| EXERCISE |
Pull out every line of the records that contains the string "而在奶奶生前", matching case exactly, and copy each one out in full.

| RECORDS SUPPLIED |
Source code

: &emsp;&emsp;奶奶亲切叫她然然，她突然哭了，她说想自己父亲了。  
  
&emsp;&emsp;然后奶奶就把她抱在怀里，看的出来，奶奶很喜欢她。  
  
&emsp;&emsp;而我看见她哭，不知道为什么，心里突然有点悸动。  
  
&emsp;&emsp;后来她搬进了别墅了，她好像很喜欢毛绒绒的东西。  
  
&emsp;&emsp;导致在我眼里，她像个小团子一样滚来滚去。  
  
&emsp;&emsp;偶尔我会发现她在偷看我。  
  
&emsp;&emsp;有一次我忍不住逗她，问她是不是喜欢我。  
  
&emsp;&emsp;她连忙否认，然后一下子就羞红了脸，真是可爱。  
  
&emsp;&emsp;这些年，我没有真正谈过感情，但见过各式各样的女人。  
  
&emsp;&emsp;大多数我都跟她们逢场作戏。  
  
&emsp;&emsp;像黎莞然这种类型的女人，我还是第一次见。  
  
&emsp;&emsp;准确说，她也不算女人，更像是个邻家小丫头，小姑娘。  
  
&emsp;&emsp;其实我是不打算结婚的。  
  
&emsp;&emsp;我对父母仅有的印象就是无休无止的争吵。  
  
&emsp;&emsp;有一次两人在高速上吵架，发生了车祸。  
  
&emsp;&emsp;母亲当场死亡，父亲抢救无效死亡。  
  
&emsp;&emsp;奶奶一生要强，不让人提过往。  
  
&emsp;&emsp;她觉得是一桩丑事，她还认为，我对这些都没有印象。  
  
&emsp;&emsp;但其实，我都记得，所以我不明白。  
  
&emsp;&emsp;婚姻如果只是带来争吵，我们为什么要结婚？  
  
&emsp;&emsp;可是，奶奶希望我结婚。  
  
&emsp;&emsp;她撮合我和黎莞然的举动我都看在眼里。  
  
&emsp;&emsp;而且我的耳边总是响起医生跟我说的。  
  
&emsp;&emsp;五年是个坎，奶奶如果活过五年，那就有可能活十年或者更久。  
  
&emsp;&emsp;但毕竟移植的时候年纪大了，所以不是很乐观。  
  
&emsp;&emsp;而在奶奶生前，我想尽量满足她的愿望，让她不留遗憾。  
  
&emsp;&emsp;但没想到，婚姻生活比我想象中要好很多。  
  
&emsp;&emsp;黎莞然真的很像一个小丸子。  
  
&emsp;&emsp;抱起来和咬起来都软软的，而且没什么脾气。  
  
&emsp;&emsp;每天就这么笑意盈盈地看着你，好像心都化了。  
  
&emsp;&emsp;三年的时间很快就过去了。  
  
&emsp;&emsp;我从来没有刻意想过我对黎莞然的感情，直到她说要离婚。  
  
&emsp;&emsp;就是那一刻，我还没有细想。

| RESPONSE |
&emsp;&emsp;而在奶奶生前，我想尽量满足她的愿望，让她不留遗憾。  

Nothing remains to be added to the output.